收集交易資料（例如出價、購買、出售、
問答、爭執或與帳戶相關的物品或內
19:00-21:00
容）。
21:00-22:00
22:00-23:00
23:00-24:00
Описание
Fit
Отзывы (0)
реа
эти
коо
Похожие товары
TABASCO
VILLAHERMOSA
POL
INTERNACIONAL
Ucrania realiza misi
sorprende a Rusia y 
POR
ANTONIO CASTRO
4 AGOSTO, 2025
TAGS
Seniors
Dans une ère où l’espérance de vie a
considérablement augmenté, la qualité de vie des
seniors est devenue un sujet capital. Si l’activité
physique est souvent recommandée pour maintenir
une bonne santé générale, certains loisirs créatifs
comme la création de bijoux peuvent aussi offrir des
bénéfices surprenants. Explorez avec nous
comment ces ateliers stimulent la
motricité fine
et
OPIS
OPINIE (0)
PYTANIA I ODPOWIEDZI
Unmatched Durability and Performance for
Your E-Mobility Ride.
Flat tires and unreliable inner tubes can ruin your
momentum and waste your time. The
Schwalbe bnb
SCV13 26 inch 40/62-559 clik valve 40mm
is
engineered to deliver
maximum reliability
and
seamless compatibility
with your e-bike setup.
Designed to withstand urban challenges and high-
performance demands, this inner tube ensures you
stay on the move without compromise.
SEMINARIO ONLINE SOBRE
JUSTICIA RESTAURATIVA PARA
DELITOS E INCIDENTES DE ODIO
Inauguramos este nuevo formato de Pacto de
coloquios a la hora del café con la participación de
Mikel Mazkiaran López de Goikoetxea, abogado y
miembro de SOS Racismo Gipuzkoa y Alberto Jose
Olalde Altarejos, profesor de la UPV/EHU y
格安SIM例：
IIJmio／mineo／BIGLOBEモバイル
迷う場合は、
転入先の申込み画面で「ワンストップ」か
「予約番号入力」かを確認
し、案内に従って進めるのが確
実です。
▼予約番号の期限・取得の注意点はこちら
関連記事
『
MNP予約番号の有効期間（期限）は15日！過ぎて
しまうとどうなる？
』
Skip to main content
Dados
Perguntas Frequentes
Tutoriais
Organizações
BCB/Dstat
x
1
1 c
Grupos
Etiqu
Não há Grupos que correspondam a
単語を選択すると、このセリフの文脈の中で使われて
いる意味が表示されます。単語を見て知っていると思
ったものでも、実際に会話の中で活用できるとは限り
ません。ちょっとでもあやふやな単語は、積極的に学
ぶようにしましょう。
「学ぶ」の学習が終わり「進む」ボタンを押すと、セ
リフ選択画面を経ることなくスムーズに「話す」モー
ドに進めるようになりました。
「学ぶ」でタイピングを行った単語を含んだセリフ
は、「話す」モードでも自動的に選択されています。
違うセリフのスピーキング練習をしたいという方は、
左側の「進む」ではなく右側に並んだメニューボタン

______

### JOB
Repeat each record in full; every line must match exactly.

### RESPONSE TO THE EXERCISE
收集交易資料（例如出價、購買、出售、
問答、爭執或與帳戶相關的物品或內
19:00-21:00
容）。
21:00-22:00
22:00-23:00
23:00-24:00
Описание
Fit
Отзывы (0)
реа
эти
коо
Похожие товары
TABASCO
VILLAHERMOSA
POL
INTERNACIONAL
Ucrania realiza misi
sorprende a Rusia y 
POR
ANTONIO CASTRO
4 AGOSTO, 2025
TAGS
Seniors
Dans une ère où l’espérance de vie a
considérablement augmenté, la qualité de vie des
seniors est devenue un sujet capital. Si l’activité
physique est souvent recommandée pour maintenir
une bonne santé générale, certains loisirs créatifs
comme la création de bijoux peuvent aussi offrir des
bénéfices surprenants. Explorez avec nous
comment ces ateliers stimulent la
motricité fine
et
OPIS
OPINIE (0)
PYTANIA I ODPOWIEDZI
Unmatched Durability and Performance for
Your E-Mobility Ride.
Flat tires and unreliable inner tubes can ruin your
momentum and waste your time. The
Schwalbe bnb
SCV13 26 inch 40/62-559 clik valve 40mm
is
engineered to deliver
maximum reliability
and
seamless compatibility
with your e-bike setup.
Designed to withstand urban challenges and high-
performance demands, this inner tube ensures you
stay on the move without compromise.
SEMINARIO ONLINE SOBRE
JUSTICIA RESTAURATIVA PARA
DELITOS E INCIDENTES DE ODIO
Inauguramos este nuevo formato de Pacto de
coloquios a la hora del café con la participación de
Mikel Mazkiaran López de Goikoetxea, abogado y
miembro de SOS Racismo Gipuzkoa y Alberto Jose
Olalde Altarejos, profesor de la UPV/EHU y
格安SIM例：
IIJmio／mineo／BIGLOBEモバイル
迷う場合は、
転入先の申込み画面で「ワンストップ」か
「予約番号入力」かを確認
し、案内に従って進めるのが確
実です。
▼予約番号の期限・取得の注意点はこちら
関連記事
『
MNP予約番号の有効期間（期限）は15日！過ぎて
しまうとどうなる？
』
Skip to main content
Dados
Perguntas Frequentes
Tutoriais
Organizações
BCB/Dstat
x
1
1 c
Grupos
Etiqu
Não há Grupos que correspondam a
単語を選択すると、このセリフの文脈の中で使われて
いる意味が表示されます。単語を見て知っていると思
ったものでも、実際に会話の中で活用できるとは限り
ません。ちょっとでもあやふやな単語は、積極的に学
ぶようにしましょう。
「学ぶ」の学習が終わり「進む」ボタンを押すと、セ
リフ選択画面を経ることなくスムーズに「話す」モー
ドに進めるようになりました。
「学ぶ」でタイピングを行った単語を含んだセリフ
は、「話す」モードでも自動的に選択されています。
違うセリフのスピーキング練習をしたいという方は、
左側の「進む」ではなく右側に並んだメニューボタン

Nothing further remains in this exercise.